The attempt to link the spread of HIV infections with the existence of the OAPA is therefore not only simply wrong, but seems to be an intentionally false representation to put the blame on the law. It may be that the fear is really a fear of infection with a serious disease resulting from what they know to have been irresponsible conduct. Whatever the real reason for the fear, however, homosexuals, and indeed the whole society need to be told the truth, which is that in seeking medical attention and informing the doctor or health provider that the infection may have been the result of sexual intimacy with another male cannot be used as a basis for prosecution, and therefore the law ought not to be blamed for the spread of HIV infections among homosexuals.

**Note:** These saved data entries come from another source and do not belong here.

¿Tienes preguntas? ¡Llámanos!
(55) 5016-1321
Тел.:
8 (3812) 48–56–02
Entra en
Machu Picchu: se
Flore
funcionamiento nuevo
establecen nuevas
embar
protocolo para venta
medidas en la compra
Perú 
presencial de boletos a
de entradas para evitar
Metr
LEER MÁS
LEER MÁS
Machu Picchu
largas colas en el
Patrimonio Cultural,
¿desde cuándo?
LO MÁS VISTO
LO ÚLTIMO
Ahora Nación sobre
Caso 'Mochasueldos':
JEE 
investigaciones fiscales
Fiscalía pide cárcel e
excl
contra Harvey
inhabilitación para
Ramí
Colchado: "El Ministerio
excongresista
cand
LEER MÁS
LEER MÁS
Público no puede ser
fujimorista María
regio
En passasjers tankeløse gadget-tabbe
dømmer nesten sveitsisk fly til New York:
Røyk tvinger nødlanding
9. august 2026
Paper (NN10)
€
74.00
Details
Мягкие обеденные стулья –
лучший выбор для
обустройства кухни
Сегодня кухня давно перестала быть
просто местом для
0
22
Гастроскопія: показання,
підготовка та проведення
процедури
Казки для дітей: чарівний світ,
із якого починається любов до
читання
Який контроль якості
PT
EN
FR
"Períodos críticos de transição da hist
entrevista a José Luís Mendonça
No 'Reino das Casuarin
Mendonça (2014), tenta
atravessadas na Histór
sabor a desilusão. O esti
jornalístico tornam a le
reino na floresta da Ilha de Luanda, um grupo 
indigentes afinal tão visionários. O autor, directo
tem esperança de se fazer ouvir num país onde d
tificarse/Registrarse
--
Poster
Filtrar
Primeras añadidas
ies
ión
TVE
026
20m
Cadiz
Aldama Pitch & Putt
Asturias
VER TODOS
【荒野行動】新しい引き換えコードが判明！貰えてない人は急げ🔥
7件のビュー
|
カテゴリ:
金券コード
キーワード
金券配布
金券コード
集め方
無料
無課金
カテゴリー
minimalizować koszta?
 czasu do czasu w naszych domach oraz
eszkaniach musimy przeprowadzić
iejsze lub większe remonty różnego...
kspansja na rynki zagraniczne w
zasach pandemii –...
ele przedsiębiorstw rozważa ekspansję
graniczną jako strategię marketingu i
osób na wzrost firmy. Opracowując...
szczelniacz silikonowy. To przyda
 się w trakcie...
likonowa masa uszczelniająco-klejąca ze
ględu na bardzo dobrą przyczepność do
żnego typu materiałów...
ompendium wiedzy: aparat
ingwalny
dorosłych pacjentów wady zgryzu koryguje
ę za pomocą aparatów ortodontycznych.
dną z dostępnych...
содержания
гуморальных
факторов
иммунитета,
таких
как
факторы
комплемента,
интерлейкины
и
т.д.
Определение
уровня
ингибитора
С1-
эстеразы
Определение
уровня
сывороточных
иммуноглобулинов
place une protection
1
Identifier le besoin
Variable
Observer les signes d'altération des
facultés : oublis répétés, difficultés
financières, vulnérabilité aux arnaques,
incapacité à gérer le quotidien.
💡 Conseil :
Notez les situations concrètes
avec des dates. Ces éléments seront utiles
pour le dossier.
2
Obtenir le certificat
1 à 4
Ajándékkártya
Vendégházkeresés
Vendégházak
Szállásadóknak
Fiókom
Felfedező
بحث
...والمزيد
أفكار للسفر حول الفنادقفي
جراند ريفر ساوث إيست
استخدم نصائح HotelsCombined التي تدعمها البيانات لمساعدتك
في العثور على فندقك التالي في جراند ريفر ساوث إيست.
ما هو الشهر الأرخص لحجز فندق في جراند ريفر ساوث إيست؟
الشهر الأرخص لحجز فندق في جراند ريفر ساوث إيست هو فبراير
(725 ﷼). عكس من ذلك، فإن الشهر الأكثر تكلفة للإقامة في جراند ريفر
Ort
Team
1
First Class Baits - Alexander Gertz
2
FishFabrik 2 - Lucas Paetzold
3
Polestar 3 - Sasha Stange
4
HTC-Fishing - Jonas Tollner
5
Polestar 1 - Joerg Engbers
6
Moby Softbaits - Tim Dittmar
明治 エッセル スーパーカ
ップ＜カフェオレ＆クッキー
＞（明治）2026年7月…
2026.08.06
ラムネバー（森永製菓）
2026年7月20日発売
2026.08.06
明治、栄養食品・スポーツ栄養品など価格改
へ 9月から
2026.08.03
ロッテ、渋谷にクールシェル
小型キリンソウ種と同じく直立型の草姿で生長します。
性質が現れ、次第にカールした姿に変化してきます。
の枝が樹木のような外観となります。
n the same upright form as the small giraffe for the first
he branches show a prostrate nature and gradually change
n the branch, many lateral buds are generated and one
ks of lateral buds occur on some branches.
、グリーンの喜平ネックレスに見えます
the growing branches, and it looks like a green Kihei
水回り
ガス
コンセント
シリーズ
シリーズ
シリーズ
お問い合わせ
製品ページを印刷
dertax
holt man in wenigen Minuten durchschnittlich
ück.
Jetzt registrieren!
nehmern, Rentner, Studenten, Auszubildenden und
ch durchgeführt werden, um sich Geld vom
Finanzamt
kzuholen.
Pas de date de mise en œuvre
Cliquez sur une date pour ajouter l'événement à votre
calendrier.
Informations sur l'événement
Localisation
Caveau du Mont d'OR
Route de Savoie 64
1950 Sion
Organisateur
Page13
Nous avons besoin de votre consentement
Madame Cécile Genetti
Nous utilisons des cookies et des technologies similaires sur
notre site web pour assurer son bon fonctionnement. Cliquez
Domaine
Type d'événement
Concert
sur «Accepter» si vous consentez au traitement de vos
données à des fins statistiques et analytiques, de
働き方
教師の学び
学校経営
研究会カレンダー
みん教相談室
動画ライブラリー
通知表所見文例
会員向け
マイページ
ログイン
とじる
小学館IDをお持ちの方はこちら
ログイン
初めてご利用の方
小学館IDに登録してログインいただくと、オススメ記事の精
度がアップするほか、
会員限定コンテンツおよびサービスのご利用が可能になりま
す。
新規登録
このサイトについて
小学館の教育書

Our leaders need to tell journalists and the media in general who ask them, and foreign leaders who may have been misinformed, that these laws are not discriminatory, certainly not against homosexuals. Whatever else needs to be changed, it is not the OAPA; for that law has never been and is not now the source of discrimination against homosexuals in Jamaica. It is good law that must not be amended or tampered with.

Maurice C Saunders is an attorney-at-law.